Consortium’s guidelines regarding germline BAP1 variants:

• BAP1 should be included in all germline cancer panels for genetic testing (which should include copy number variation assessment) particularly for patients with tumors associated with the BAP1-TPDS. Additionally as many family members as possible should be genotyped to aid segregation analysis, to directly inform surveillance of carriers and assessment of mutation penetrance.
• Use of ClinGen disease-gene association framework to evaluate tumor spectrum and more consistency in reporting tumor histopathology, in particular, site/histology of mesotheliomas, histology of RCCs and histology of meningiomas ².
• IHC and LOH analysis performed on all tumors in all carriers regardless of variant type.
• Conduct epidemiological studies evaluating BAP1-inactivated melanocytic tumors in the general population and use recommendations proposed by Haugh et al and Cabaret et al ^3,4 in the evaluation of these tumors.
• Although a useful aid, do not use functional assays as a definitive evaluation of pathogenicity of BAP1 variants until proof that function is linked to tumorigenesis in vivo.
• Pathogenicity of missense variants needs to be evaluated beyond in silico prediction and single functional assays. Currently, family assessment (e.g. segregation of core BAP1-TPDS tumors; core rare tumors (UM/mesothelioma) in the family without segregation data; multiple primary BAP1-TPDS core tumors in the proband, or a combination of these) and tumor analysis are the most important tools.
• Implementation and expansion of current and appropriate surveillance measures for variant carriers. The current suggested guidelines are published in GeneReviews ¹ .

Surveillance of carriers:

As mentioned above, we recommend using the current measures in the guidelines published in GeneReviews. We believe these surveillance measures are essential for appropriate management of carriers.
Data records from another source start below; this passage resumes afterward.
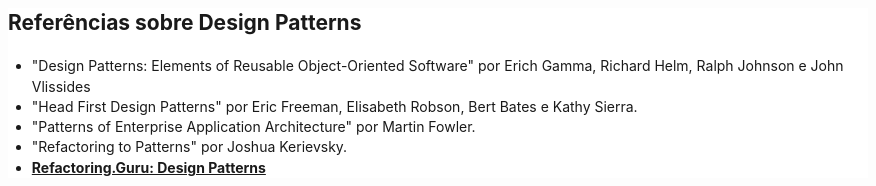 ## Referências sobre Design Patterns
- "Design Patterns: Elements of Reusable Object-Oriented Software" por Erich Gamma, Richard Helm, Ralph Johnson e John Vlissides 
- "Head First Design Patterns" por Eric Freeman, Elisabeth Robson, Bert Bates e Kathy Sierra. 
- "Patterns of Enterprise Application Architecture" por Martin Fowler. 
- "Refactoring to Patterns" por Joshua Kerievsky.
- **[Refactoring.Guru: Design Patterns](https://refactoring.guru/design-patterns)**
1-Pilarski, R., Rai, K., Cebulla, C. & Abdel-Rahman, M. in GeneReviews((R))   (eds M. P. Adam et al.)  (University of Washington, Seattle, 2016).
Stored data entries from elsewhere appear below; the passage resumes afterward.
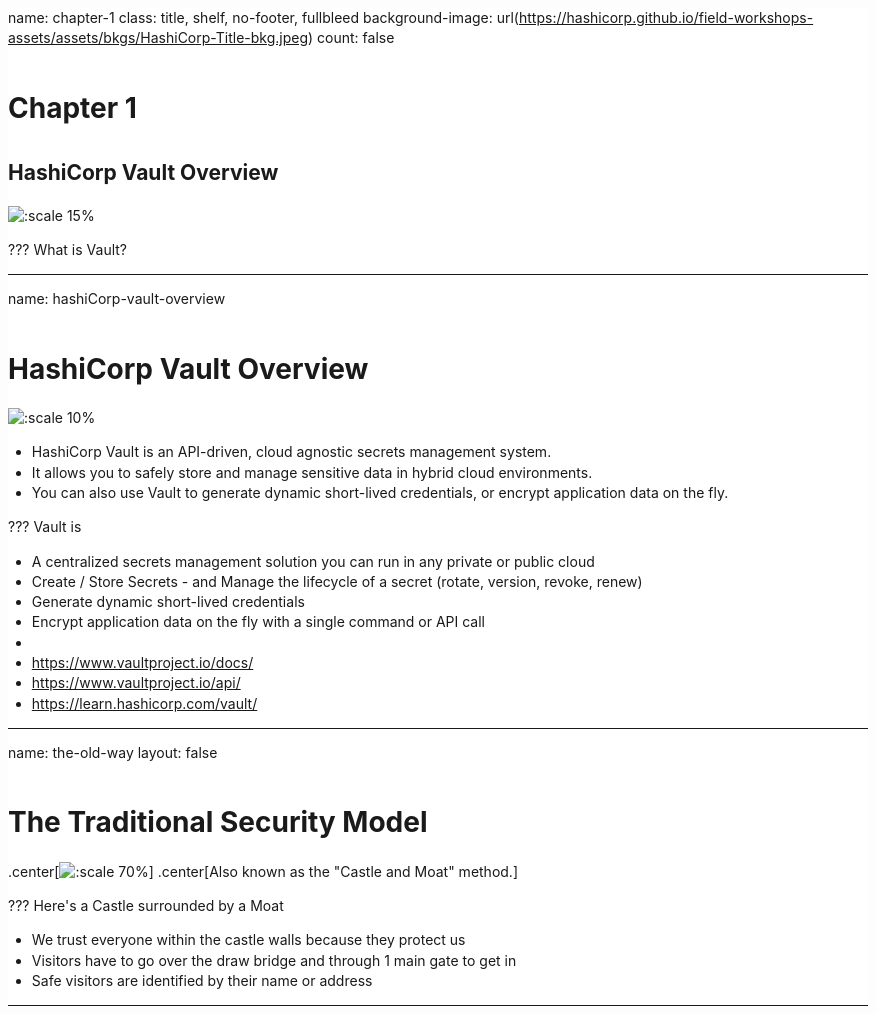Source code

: name: chapter-1
class: title, shelf, no-footer, fullbleed
background-image: url(https://hashicorp.github.io/field-workshops-assets/assets/bkgs/HashiCorp-Title-bkg.jpeg)
count: false

# Chapter 1
## HashiCorp Vault Overview

![:scale 15%](https://hashicorp.github.io/field-workshops-assets/assets/logos/logo_vault.png)

???
What is Vault?

---
name: hashiCorp-vault-overview
# HashiCorp Vault Overview
![:scale 10%](https://hashicorp.github.io/field-workshops-assets/assets/logos/logo_vault.png)

  * HashiCorp Vault is an API-driven, cloud agnostic secrets management system.
  * It allows you to safely store and manage sensitive data in hybrid cloud environments.
  * You can also use Vault to generate dynamic short-lived credentials, or encrypt application data on the fly.

???
Vault is

* A centralized secrets management solution you can run in any private or public cloud
* Create / Store Secrets -  and Manage the lifecycle of a secret (rotate, version, revoke, renew)
* Generate dynamic short-lived credentials
* Encrypt application data on the fly with a single command or API call
*
* https://www.vaultproject.io/docs/
* https://www.vaultproject.io/api/
* https://learn.hashicorp.com/vault/

---
name: the-old-way
layout: false
# The Traditional Security Model
.center[![:scale 70%](images/bodiam_castle.jpg)]
.center[Also known as the "Castle and Moat" method.]

???
Here's a Castle surrounded by a Moat
* We trust everyone within the castle walls because they protect us
* Visitors have to go over the draw bridge and through 1 main gate to get in
* Safe visitors are identified by their name or address

---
2-Strande, N. T. et al. Evaluating the Clinical Validity of Gene-Disease Associations: An Evidence-Based Framework Developed by the Clinical Genome Resource. American journal of human genetics 100, 895-906, doi:10.1016/j.ajhg.2017.04.015 (2017).
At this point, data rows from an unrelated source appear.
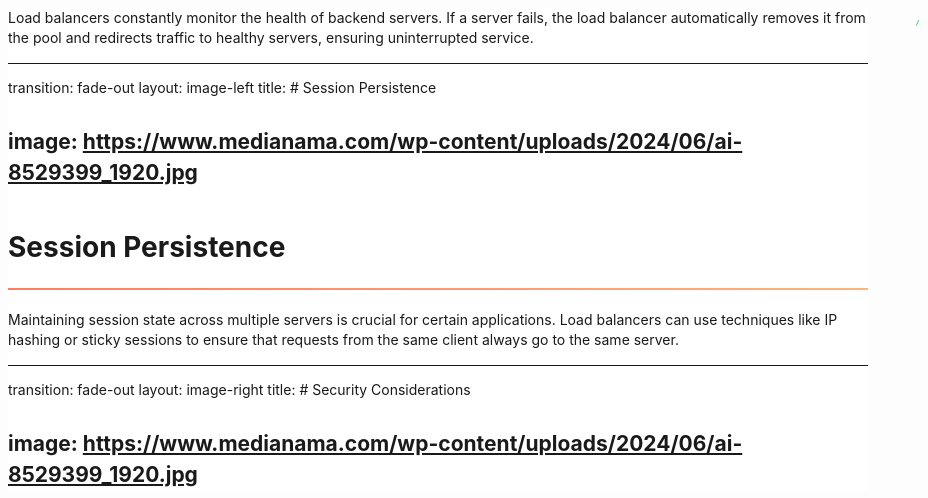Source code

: 
<div style="position: absolute; top: 20px; right: 20px; font-size: 0.6em; color: #4ad46e;">
  <code>
    <SlideCurrentNo /> / <SlidesTotal />
  </code>
</div>


<p style="font-size:0.7em;"
  class="text-slate-400 tracking-wide text-justify"
  v-click
>

Load balancers constantly monitor the health of backend servers. If a server fails, the load balancer automatically removes it from the pool and redirects traffic to healthy servers, ensuring uninterrupted service.
</p>

---
transition: fade-out
layout: image-left
title: #  Session Persistence

image: https://www.medianama.com/wp-content/uploads/2024/06/ai-8529399_1920.jpg
---

#  Session Persistence


<hr style='border: 0; height: 2px; background: linear-gradient(to right, #ff7e5f, #feb47b); margin: 20px 0;' />


<div style="position: absolute; top: 20px; right: 20px; font-size: 0.6em; color: #4ad46e;">
  <code>
    <SlideCurrentNo /> / <SlidesTotal />
  </code>
</div>


<p style="font-size:0.7em;"
  class="text-slate-400 tracking-wide text-justify"
  v-click
>

Maintaining session state across multiple servers is crucial for certain applications.  Load balancers can use techniques like IP hashing or sticky sessions to ensure that requests from the same client always go to the same server.
</p>

---
transition: fade-out
layout: image-right
title: # Security Considerations

image: https://www.medianama.com/wp-content/uploads/2024/06/ai-8529399_1920.jpg
---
3-Cabaret, O., Perron, E., Bressac-de Paillerets, B., Soufir, N. & de la Fouchardiere, A. Occurrence of BAP1 germline mutations in cutaneous melanocytic tumors with loss of BAP1-expression: a pilot study. Genes, chromosomes & cancer, doi:10.1002/gcc.22473 (2017).

4-Haugh, A. M. et al. Genotypic and Phenotypic Features of BAP1 Cancer Syndrome: A Report of 8 New Families and Review of Cases in the Literature. JAMA dermatology, doi:10.1001/jamadermatol.2017.2330 (2017).